Problem description:
The entries are to be returned exactly, with images left out.

Data records:
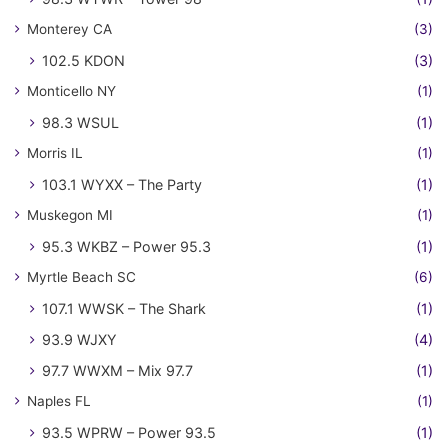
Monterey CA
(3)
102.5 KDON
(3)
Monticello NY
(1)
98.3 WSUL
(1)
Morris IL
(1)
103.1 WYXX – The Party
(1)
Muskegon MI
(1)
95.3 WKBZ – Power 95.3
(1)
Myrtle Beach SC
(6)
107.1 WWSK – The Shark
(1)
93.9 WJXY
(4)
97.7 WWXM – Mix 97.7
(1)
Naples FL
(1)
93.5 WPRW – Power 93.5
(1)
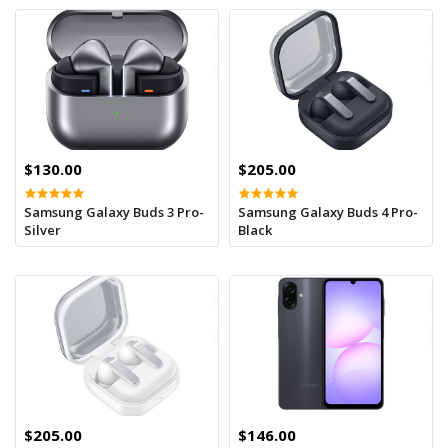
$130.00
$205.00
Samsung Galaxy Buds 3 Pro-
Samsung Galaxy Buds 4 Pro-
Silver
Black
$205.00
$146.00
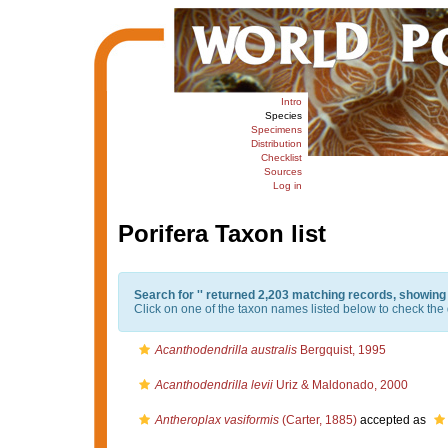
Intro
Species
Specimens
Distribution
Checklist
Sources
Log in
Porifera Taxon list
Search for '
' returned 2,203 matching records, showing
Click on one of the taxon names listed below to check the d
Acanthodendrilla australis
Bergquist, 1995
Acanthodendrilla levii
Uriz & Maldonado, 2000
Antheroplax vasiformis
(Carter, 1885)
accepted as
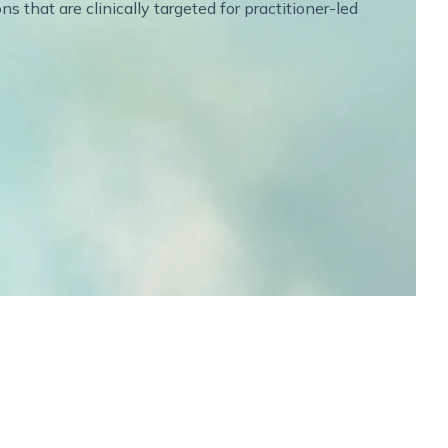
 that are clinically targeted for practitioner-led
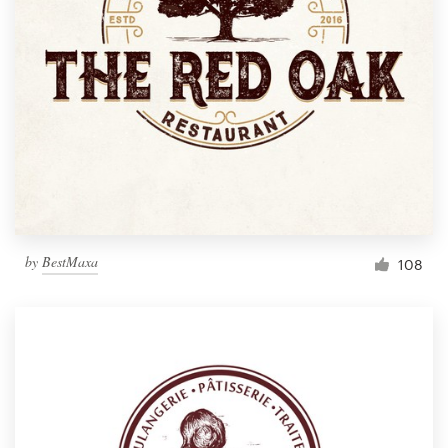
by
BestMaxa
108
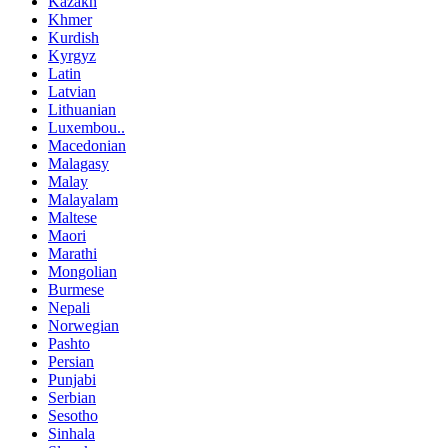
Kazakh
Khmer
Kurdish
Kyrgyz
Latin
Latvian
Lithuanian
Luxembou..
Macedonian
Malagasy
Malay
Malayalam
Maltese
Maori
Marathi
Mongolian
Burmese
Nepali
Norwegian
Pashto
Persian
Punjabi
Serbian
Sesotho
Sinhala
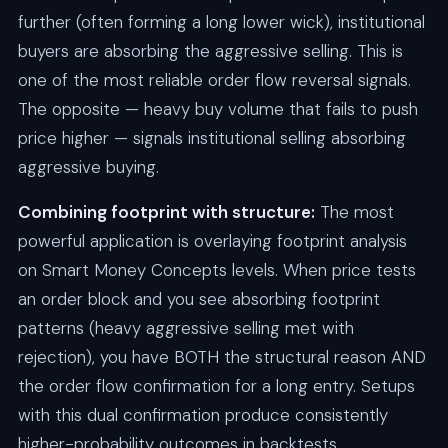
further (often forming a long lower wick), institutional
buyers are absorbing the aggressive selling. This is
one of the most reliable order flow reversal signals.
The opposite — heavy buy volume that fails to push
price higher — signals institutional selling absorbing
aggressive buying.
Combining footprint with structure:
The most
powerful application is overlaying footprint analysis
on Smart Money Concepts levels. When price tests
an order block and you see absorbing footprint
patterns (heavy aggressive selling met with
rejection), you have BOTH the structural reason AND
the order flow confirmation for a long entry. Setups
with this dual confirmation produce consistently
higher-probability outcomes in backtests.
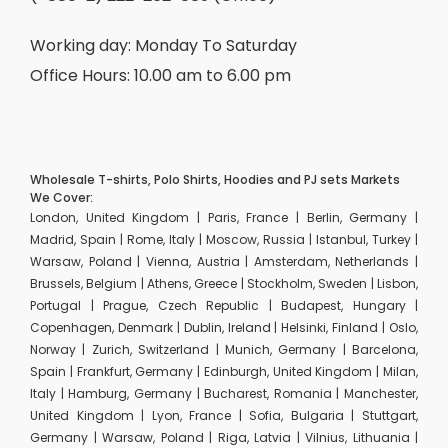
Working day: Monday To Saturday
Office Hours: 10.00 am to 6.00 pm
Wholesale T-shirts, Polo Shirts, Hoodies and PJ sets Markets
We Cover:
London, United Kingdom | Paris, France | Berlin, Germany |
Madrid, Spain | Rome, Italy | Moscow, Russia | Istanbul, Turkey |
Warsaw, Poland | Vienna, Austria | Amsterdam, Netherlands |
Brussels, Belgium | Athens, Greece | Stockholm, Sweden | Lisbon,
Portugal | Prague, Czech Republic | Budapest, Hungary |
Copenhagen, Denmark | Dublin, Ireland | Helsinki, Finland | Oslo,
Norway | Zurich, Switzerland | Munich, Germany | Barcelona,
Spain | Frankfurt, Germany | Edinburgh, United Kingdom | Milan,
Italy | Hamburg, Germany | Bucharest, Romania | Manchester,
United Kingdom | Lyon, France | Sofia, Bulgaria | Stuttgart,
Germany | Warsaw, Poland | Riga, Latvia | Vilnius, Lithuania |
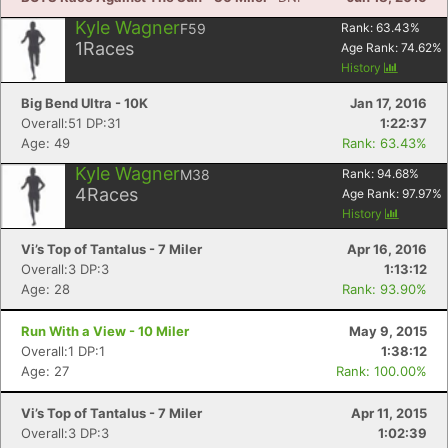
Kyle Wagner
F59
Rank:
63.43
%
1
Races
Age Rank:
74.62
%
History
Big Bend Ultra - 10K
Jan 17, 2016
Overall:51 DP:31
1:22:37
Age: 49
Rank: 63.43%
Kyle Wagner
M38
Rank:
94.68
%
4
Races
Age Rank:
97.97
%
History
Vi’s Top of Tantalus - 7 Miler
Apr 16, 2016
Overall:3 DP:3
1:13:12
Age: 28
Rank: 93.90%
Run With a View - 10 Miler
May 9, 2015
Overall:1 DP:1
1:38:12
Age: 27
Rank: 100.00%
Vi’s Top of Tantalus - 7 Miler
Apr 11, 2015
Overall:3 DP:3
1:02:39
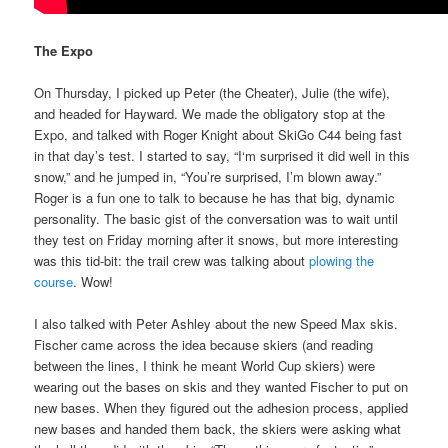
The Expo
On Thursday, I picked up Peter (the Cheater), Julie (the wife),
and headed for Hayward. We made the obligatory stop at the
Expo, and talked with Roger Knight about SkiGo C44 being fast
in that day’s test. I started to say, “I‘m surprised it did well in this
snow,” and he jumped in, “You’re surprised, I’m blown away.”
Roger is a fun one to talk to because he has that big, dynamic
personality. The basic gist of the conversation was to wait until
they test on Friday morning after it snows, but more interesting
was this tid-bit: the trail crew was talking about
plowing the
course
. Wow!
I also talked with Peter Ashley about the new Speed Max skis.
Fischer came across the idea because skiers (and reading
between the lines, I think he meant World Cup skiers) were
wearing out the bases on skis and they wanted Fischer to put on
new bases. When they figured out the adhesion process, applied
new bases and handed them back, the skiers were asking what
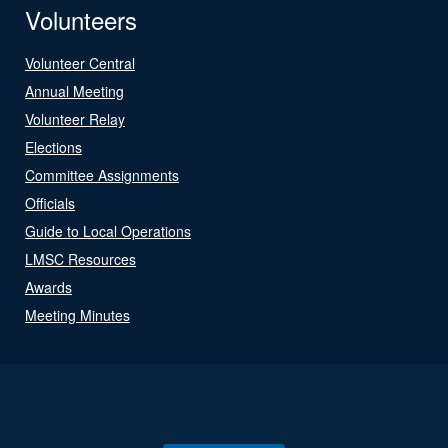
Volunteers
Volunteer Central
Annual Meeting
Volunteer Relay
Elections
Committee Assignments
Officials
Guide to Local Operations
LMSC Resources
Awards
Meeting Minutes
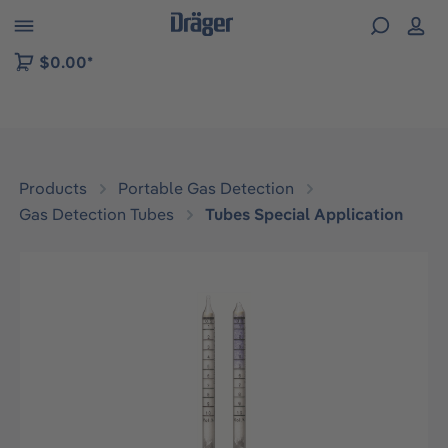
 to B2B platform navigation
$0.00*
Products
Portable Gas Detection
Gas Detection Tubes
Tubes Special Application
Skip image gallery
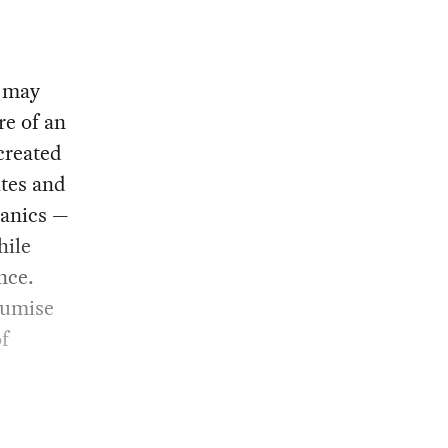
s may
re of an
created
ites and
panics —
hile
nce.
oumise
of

Answer for the task:
Monterey CA
(3)
102.5 KDON
(3)
Monticello NY
(1)
98.3 WSUL
(1)
Morris IL
(1)
103.1 WYXX – The Party
(1)
Muskegon MI
(1)
95.3 WKBZ – Power 95.3
(1)
Myrtle Beach SC
(6)
107.1 WWSK – The Shark
(1)
93.9 WJXY
(4)
97.7 WWXM – Mix 97.7
(1)
Naples FL
(1)
93.5 WPRW – Power 93.5
(1)
$130.00
$205.00
Samsung Galaxy Buds 3 Pro-
Samsung Galaxy Buds 4 Pro-
Silver
Black
$205.00
$146.00
Intro
Species
Specimens
Distribution
Checklist
Sources
Log in
Porifera Taxon list
Search for '
' returned 2,203 matching records, showing
Click on one of the taxon names listed below to check the d
Acanthodendrilla australis
Bergquist, 1995
Acanthodendrilla levii
Uriz & Maldonado, 2000
Antheroplax vasiformis
(Carter, 1885)
accepted as
 that are clinically targeted for practitioner-led
by
BestMaxa
108
Kazakh
Khmer
Kurdish
Kyrgyz
Latin
Latvian
Lithuanian
Luxembou..
Macedonian
Malagasy
Malay
Malayalam
Maltese
Maori
Marathi
Mongolian
Burmese
Nepali
Norwegian
Pashto
Persian
Punjabi
Serbian
Sesotho
Sinhala
further (often forming a long lower wick), institutional
buyers are absorbing the aggressive selling. This is
one of the most reliable order flow reversal signals.
The opposite — heavy buy volume that fails to push
price higher — signals institutional selling absorbing
aggressive buying.
Combining footprint with structure:
The most
powerful application is overlaying footprint analysis
on Smart Money Concepts levels. When price tests
an order block and you see absorbing footprint
patterns (heavy aggressive selling met with
rejection), you have BOTH the structural reason AND
the order flow confirmation for a long entry. Setups
with this dual confirmation produce consistently
higher-probability outcomes in backtests.
Working day: Monday To Saturday
Office Hours: 10.00 am to 6.00 pm
Wholesale T-shirts, Polo Shirts, Hoodies and PJ sets Markets
We Cover:
London, United Kingdom | Paris, France | Berlin, Germany |
Madrid, Spain | Rome, Italy | Moscow, Russia | Istanbul, Turkey |
Warsaw, Poland | Vienna, Austria | Amsterdam, Netherlands |
Brussels, Belgium | Athens, Greece | Stockholm, Sweden | Lisbon,
Portugal | Prague, Czech Republic | Budapest, Hungary |
Copenhagen, Denmark | Dublin, Ireland | Helsinki, Finland | Oslo,
Norway | Zurich, Switzerland | Munich, Germany | Barcelona,
Spain | Frankfurt, Germany | Edinburgh, United Kingdom | Milan,
Italy | Hamburg, Germany | Bucharest, Romania | Manchester,
United Kingdom | Lyon, France | Sofia, Bulgaria | Stuttgart,
Germany | Warsaw, Poland | Riga, Latvia | Vilnius, Lithuania |
Kyle Wagner
F59
Rank:
63.43
%
1
Races
Age Rank:
74.62
%
History
Big Bend Ultra - 10K
Jan 17, 2016
Overall:51 DP:31
1:22:37
Age: 49
Rank: 63.43%
Kyle Wagner
M38
Rank:
94.68
%
4
Races
Age Rank:
97.97
%
History
Vi’s Top of Tantalus - 7 Miler
Apr 16, 2016
Overall:3 DP:3
1:13:12
Age: 28
Rank: 93.90%
Run With a View - 10 Miler
May 9, 2015
Overall:1 DP:1
1:38:12
Age: 27
Rank: 100.00%
Vi’s Top of Tantalus - 7 Miler
Apr 11, 2015
Overall:3 DP:3
1:02:39
The Expo
On Thursday, I picked up Peter (the Cheater), Julie (the wife),
and headed for Hayward. We made the obligatory stop at the
Expo, and talked with Roger Knight about SkiGo C44 being fast
in that day’s test. I started to say, “I‘m surprised it did well in this
snow,” and he jumped in, “You’re surprised, I’m blown away.”
Roger is a fun one to talk to because he has that big, dynamic
personality. The basic gist of the conversation was to wait until
they test on Friday morning after it snows, but more interesting
was this tid-bit: the trail crew was talking about
plowing the
course
. Wow!
I also talked with Peter Ashley about the new Speed Max skis.
Fischer came across the idea because skiers (and reading
between the lines, I think he meant World Cup skiers) were
wearing out the bases on skis and they wanted Fischer to put on
new bases. When they figured out the adhesion process, applied
new bases and handed them back, the skiers were asking what
Volunteers
Volunteer Central
Annual Meeting
Volunteer Relay
Elections
Committee Assignments
Officials
Guide to Local Operations
LMSC Resources
Awards
Meeting Minutes
 to B2B platform navigation
$0.00*
Products
Portable Gas Detection
Gas Detection Tubes
Tubes Special Application
Skip image gallery
s may
re of an
created
ites and
panics —
hile
nce.
oumise
of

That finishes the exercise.